Four hours to a custom standup dashboard

Before and after: a Google search timer above the custom Daily Huddle Dashboard showing a meeting timer, action items from the prior huddle, and a sprint burndown chart.

To run remote daily standups over Teams I have to share my screen with an online timer to keep the conversation focused. However, screen sharing one app means I can’t easily share two other items that would be beneficial for the huddle: action items from the prior huddle and the sprint burndown chart. The stock burndown chart from Jira presents another problem. Our workflow has two completion states (“Done” and “In Production”), but Jira only counts “In Production” as complete, so our burndown chart always shows us behind schedule even when development is on track. So I set out to build a Python app to create a custom standup dashboard.

I started with a requirements session using Gemini to think through the data pipeline. Getting action items from Read.ai meant hitting several dead ends (webhook approach, Playwright scraper) before reaching a solution that worked: Read.ai pushes meeting transcripts to Zapier, which saves text files to Google Drive with standardized filenames. My dashboard reads the local synced files based on the current date.

Moving to implementation, I started with Claude Code in plan mode. I documented design goals (modularity, separation of concerns, reusability, test coverage) upfront in the project’s CLAUDE.md file, and then I had Claude create an implementation plan based on the transcript of the chat with Gemini.
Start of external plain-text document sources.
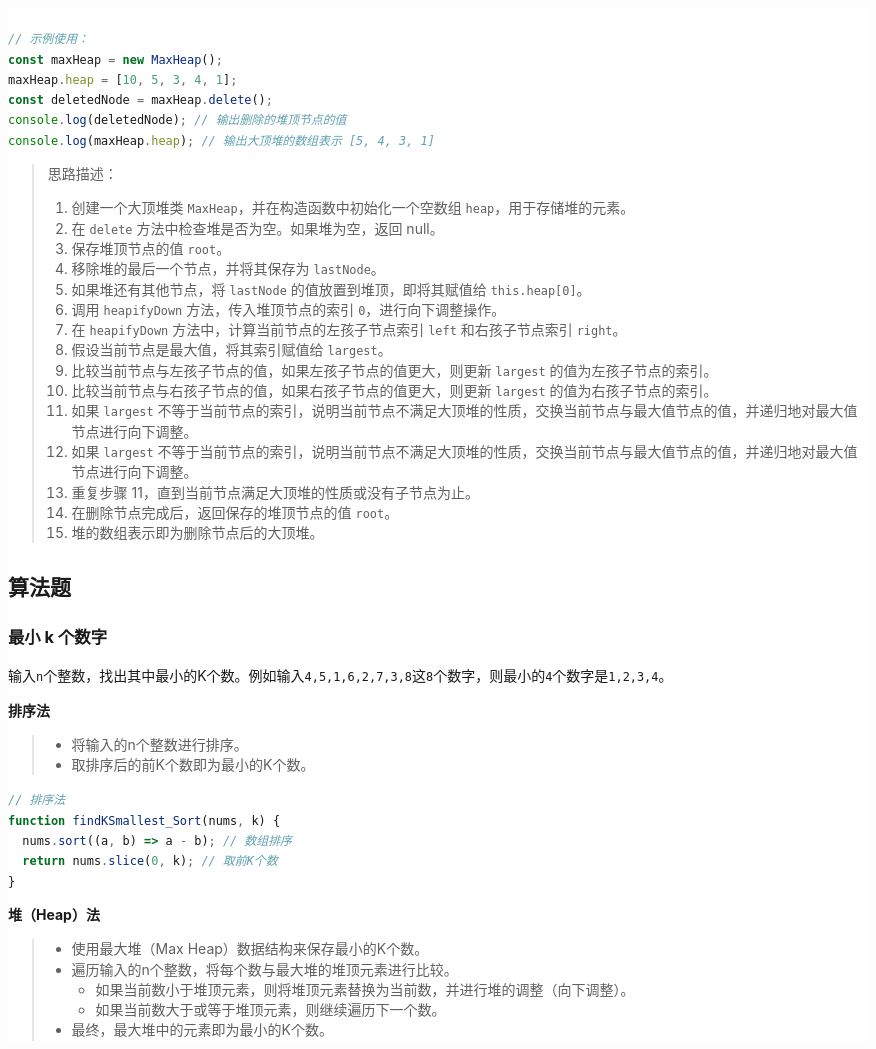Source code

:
 ```js

// 示例使用：
const maxHeap = new MaxHeap();
maxHeap.heap = [10, 5, 3, 4, 1];
const deletedNode = maxHeap.delete();
console.log(deletedNode); // 输出删除的堆顶节点的值
console.log(maxHeap.heap); // 输出大顶堆的数组表示 [5, 4, 3, 1]
```

> 思路描述：
>
> 1. 创建一个大顶堆类 `MaxHeap`，并在构造函数中初始化一个空数组 `heap`，用于存储堆的元素。
> 2. 在 `delete` 方法中检查堆是否为空。如果堆为空，返回 null。
> 3. 保存堆顶节点的值 `root`。
> 4. 移除堆的最后一个节点，并将其保存为 `lastNode`。
> 5. 如果堆还有其他节点，将 `lastNode` 的值放置到堆顶，即将其赋值给 `this.heap[0]`。
> 6. 调用 `heapifyDown` 方法，传入堆顶节点的索引 `0`，进行向下调整操作。
> 7. 在 `heapifyDown` 方法中，计算当前节点的左孩子节点索引 `left` 和右孩子节点索引 `right`。
> 8. 假设当前节点是最大值，将其索引赋值给 `largest`。
> 9. 比较当前节点与左孩子节点的值，如果左孩子节点的值更大，则更新 `largest` 的值为左孩子节点的索引。
> 10. 比较当前节点与右孩子节点的值，如果右孩子节点的值更大，则更新 `largest` 的值为右孩子节点的索引。
> 11. 如果 `largest` 不等于当前节点的索引，说明当前节点不满足大顶堆的性质，交换当前节点与最大值节点的值，并递归地对最大值节点进行向下调整。
> 12. 如果 `largest` 不等于当前节点的索引，说明当前节点不满足大顶堆的性质，交换当前节点与最大值节点的值，并递归地对最大值节点进行向下调整。
> 13. 重复步骤 11，直到当前节点满足大顶堆的性质或没有子节点为止。
> 14. 在删除节点完成后，返回保存的堆顶节点的值 `root`。
> 15. 堆的数组表示即为删除节点后的大顶堆。



## 算法题

### 最小 k 个数字

输入`n`个整数，找出其中最小的K个数。例如输入`4,5,1,6,2,7,3,8`这`8`个数字，则最小的`4`个数字是`1,2,3,4`。

**排序法**

> - 将输入的n个整数进行排序。
> - 取排序后的前K个数即为最小的K个数。

```js
// 排序法
function findKSmallest_Sort(nums, k) {
  nums.sort((a, b) => a - b); // 数组排序
  return nums.slice(0, k); // 取前K个数
}
```



**堆（Heap）法**

> - 使用最大堆（Max Heap）数据结构来保存最小的K个数。
> - 遍历输入的n个整数，将每个数与最大堆的堆顶元素进行比较。
>   - 如果当前数小于堆顶元素，则将堆顶元素替换为当前数，并进行堆的调整（向下调整）。
>   - 如果当前数大于或等于堆顶元素，则继续遍历下一个数。
> - 最终，最大堆中的元素即为最小的K个数。
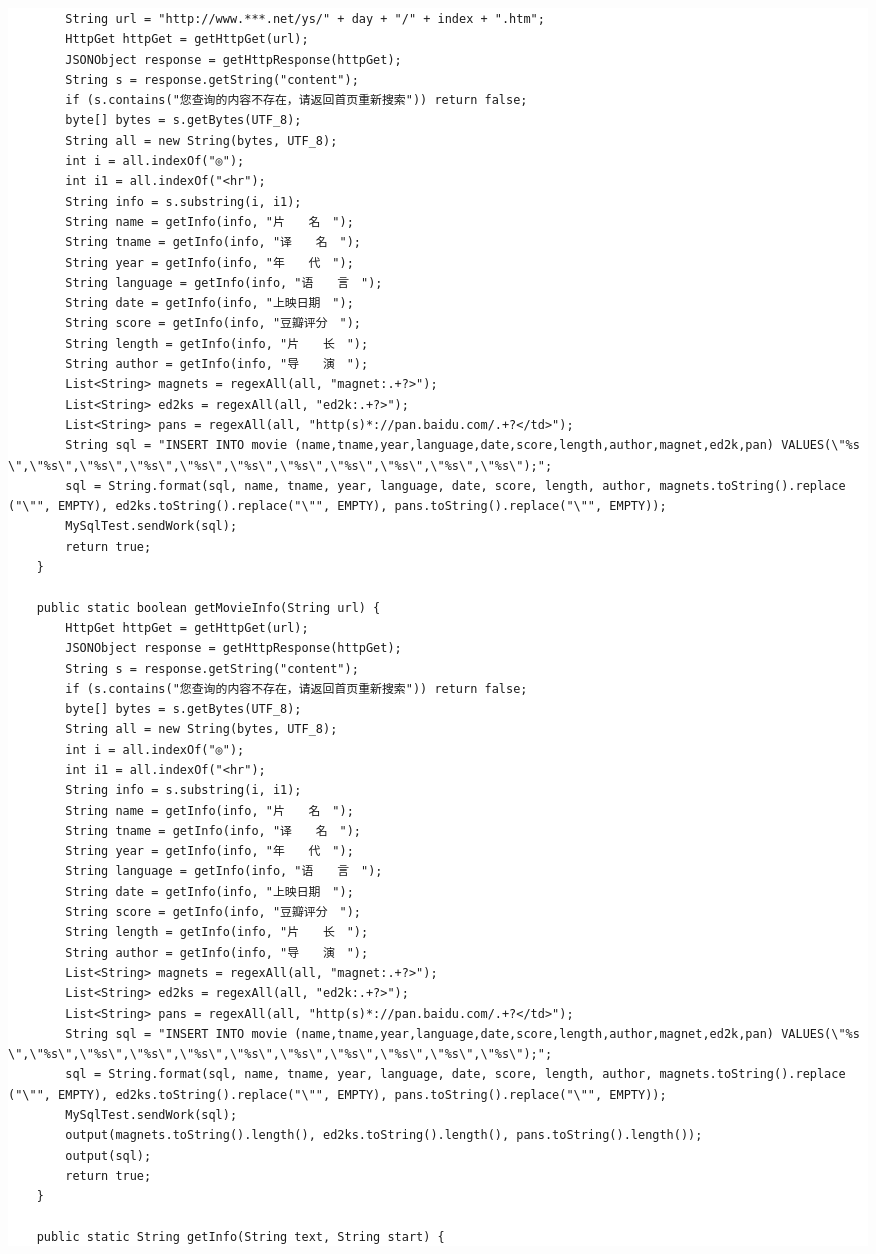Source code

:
 ```
        String url = "http://www.***.net/ys/" + day + "/" + index + ".htm";
        HttpGet httpGet = getHttpGet(url);
        JSONObject response = getHttpResponse(httpGet);
        String s = response.getString("content");
        if (s.contains("您查询的内容不存在，请返回首页重新搜索")) return false;
        byte[] bytes = s.getBytes(UTF_8);
        String all = new String(bytes, UTF_8);
        int i = all.indexOf("◎");
        int i1 = all.indexOf("<hr");
        String info = s.substring(i, i1);
        String name = getInfo(info, "片　　名　");
        String tname = getInfo(info, "译　　名　");
        String year = getInfo(info, "年　　代　");
        String language = getInfo(info, "语　　言　");
        String date = getInfo(info, "上映日期　");
        String score = getInfo(info, "豆瓣评分　");
        String length = getInfo(info, "片　　长　");
        String author = getInfo(info, "导　　演　");
        List<String> magnets = regexAll(all, "magnet:.+?>");
        List<String> ed2ks = regexAll(all, "ed2k:.+?>");
        List<String> pans = regexAll(all, "http(s)*://pan.baidu.com/.+?</td>");
        String sql = "INSERT INTO movie (name,tname,year,language,date,score,length,author,magnet,ed2k,pan) VALUES(\"%s\",\"%s\",\"%s\",\"%s\",\"%s\",\"%s\",\"%s\",\"%s\",\"%s\",\"%s\",\"%s\");";
        sql = String.format(sql, name, tname, year, language, date, score, length, author, magnets.toString().replace("\"", EMPTY), ed2ks.toString().replace("\"", EMPTY), pans.toString().replace("\"", EMPTY));
        MySqlTest.sendWork(sql);
        return true;
    }
 
    public static boolean getMovieInfo(String url) {
        HttpGet httpGet = getHttpGet(url);
        JSONObject response = getHttpResponse(httpGet);
        String s = response.getString("content");
        if (s.contains("您查询的内容不存在，请返回首页重新搜索")) return false;
        byte[] bytes = s.getBytes(UTF_8);
        String all = new String(bytes, UTF_8);
        int i = all.indexOf("◎");
        int i1 = all.indexOf("<hr");
        String info = s.substring(i, i1);
        String name = getInfo(info, "片　　名　");
        String tname = getInfo(info, "译　　名　");
        String year = getInfo(info, "年　　代　");
        String language = getInfo(info, "语　　言　");
        String date = getInfo(info, "上映日期　");
        String score = getInfo(info, "豆瓣评分　");
        String length = getInfo(info, "片　　长　");
        String author = getInfo(info, "导　　演　");
        List<String> magnets = regexAll(all, "magnet:.+?>");
        List<String> ed2ks = regexAll(all, "ed2k:.+?>");
        List<String> pans = regexAll(all, "http(s)*://pan.baidu.com/.+?</td>");
        String sql = "INSERT INTO movie (name,tname,year,language,date,score,length,author,magnet,ed2k,pan) VALUES(\"%s\",\"%s\",\"%s\",\"%s\",\"%s\",\"%s\",\"%s\",\"%s\",\"%s\",\"%s\",\"%s\");";
        sql = String.format(sql, name, tname, year, language, date, score, length, author, magnets.toString().replace("\"", EMPTY), ed2ks.toString().replace("\"", EMPTY), pans.toString().replace("\"", EMPTY));
        MySqlTest.sendWork(sql);
        output(magnets.toString().length(), ed2ks.toString().length(), pans.toString().length());
        output(sql);
        return true;
    }
 
    public static String getInfo(String text, String start) {
```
The burndown chart came from another Python app I built for sprint planning. I used Claude Code to create a porting guide from that app, which was then added to the implementation plan.

The final dashboard is built with Streamlit and runs locally. It displays a configurable timer, automatically loads action items from the previous meeting, and a sprint burndown chart that counts both completion states. A separate analysis app runs daily to pre-calculate burndown data from Jira, so the dashboard loads instantly during meetings.

What did I learn? Technical PMs can now prototype and deliver internal tools that directly solve team friction points without competing for developer resources. Spending enough time product planning and designing remains as important as ever to ensure building the right thing, the right way.

The entire project took about 4 hours over one week. Technical stack: Python, Streamlit, Plotly, with data sourced from Read.ai via Zapier and Jira API.